Can you carry the forum thread on skewing reCAPTCHA's word answers forward from where it stops?

**Page extract:**
* * * * * * * * *
1. Re:`CowboyNeal' answer to all CAPTCHAs by Falkkin · 2007-10-02 02:21 · Score: 5, Informative
  
  Sorry, but we've already thought of this attack :)
  
  We can compute the daily frequency of each human-provided solution and automatically flag anything that suddenly jumps in popularity. It's especially suspicious if these answers always disagree with the OCR's guess (often the OCR happens to be right, but just doesn't have high confidence).
2. Re:`CowboyNeal' answer to all CAPTCHAs by gyepi · 2007-10-02 03:18 · Score: 2
  
  Is there any word on how CAPTCHA decoders, like PWNtcha, perform against the current reCAPTCHA?
  
  In case reCAPTCHA can be automatically deciphered efficiently, a slightly altered malevolent attack might still be feasible. Let D be a roughly complete list of English words (a dictionary), together with the relative frequencies of the words occurring in standard English texts. Generate a fixed mapping f from D to D such that words are going to be assigned to each other only in case their occurrence frequencies are roughly the same - ie `banana' could be mapped to `orange' since their relative frequency (I guess) is roughly the same.
  Now let your deciphering program attack the reCAPTCHA service such that it guesses the two words from the presented CAPTCHA, gives the correct answer to one of them (at random), and gives the permuted answer (according to f) to the other. You will see no bumps in the frequencies, and roughly every second attempt will put in false information to the database. Since f is fixed, sooner or later the same word will come up again, in case the false answer is going to be verified.
  
  Even without an efficient automated reCAPTCHA decipherer, you could do the same with a bunch of people, just tell them that as a first attempt always go to a website where a small cgi script gives you back f(Word) for any given Word. I'm not claiming that you can find enough evil people for that around here, of course...
* * * * * * * * *
**Extracted material:**
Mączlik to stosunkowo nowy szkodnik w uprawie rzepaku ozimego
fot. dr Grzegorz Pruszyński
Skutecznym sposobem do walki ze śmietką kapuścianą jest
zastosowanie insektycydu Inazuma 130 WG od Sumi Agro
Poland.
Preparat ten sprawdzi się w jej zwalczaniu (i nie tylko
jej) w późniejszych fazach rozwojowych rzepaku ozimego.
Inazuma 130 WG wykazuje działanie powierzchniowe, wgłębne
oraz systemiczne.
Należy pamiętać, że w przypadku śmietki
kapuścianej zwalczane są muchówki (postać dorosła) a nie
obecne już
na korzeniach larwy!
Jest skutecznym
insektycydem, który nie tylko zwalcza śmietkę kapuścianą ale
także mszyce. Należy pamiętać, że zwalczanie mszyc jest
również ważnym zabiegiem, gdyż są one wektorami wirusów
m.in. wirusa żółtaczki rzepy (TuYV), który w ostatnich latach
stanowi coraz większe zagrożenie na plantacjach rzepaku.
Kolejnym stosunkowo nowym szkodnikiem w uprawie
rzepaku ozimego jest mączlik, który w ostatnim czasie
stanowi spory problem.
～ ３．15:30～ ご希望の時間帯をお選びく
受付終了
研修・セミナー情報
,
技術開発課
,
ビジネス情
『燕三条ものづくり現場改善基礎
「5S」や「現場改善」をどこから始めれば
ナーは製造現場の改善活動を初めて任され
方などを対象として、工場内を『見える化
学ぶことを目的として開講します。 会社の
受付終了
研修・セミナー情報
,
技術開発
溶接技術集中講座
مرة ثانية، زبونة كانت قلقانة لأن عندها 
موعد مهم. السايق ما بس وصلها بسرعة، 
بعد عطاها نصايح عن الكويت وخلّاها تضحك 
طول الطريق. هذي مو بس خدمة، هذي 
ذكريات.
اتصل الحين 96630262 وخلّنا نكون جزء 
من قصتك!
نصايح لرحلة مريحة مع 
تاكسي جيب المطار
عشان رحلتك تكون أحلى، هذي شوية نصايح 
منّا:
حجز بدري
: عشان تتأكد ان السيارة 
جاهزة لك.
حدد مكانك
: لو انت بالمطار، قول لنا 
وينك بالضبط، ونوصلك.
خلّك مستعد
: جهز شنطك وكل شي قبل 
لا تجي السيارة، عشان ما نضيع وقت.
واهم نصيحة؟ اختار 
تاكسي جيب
* * * * * * * * *
**Task answer:**
  
  ((Obviously the efficiency of this attack can be increased by mapping a very common word - say, "with" - to an uncommon one, and mapping a whole bunch of uncommon words "with" so that, on the basis of relative occurrence frequencies in standard texts and the estimated ratio of malevolent/benevolent users you see no frequency bumps. The advantage of the simpler but less efficient method above is that it doesn't require a guess of the ratio of the malevolent/benevolent users.))
  
  --
  Attitudes make the difference between Space and Time: we want to MAX our temporal, and MIN our spatial extension.
3. Re:`CowboyNeal' answer to all CAPTCHAs by Falkkin · 2007-10-02 03:31 · Score: 2
  
  PWNtcha does not defeat reCAPTCHA, nor are we aware of any existing OCR or CAPTCHA-breaking algorithms that do. We are working with research groups at a couple universities who are trying to break our CAPTCHA (and if they can, we'll obviously fix it). In case we do notice a break, it's trivial for us to switch to a completely different kind of CAPTCHA (using different distortions). Because our system is a web service, if there is a security breach, we can fix it for all sites at once by simply changing the distortions on our challenge images. This is a big security benefit compared to other CAPTCHA systems that are difficult (at best) to patch and update.
  
  As you point out, if we did get broken on a wide scale, it would be possible to seed bad data into the system. However, it's easy enough for us to simply distrust all responses that happened during the vulnerable period.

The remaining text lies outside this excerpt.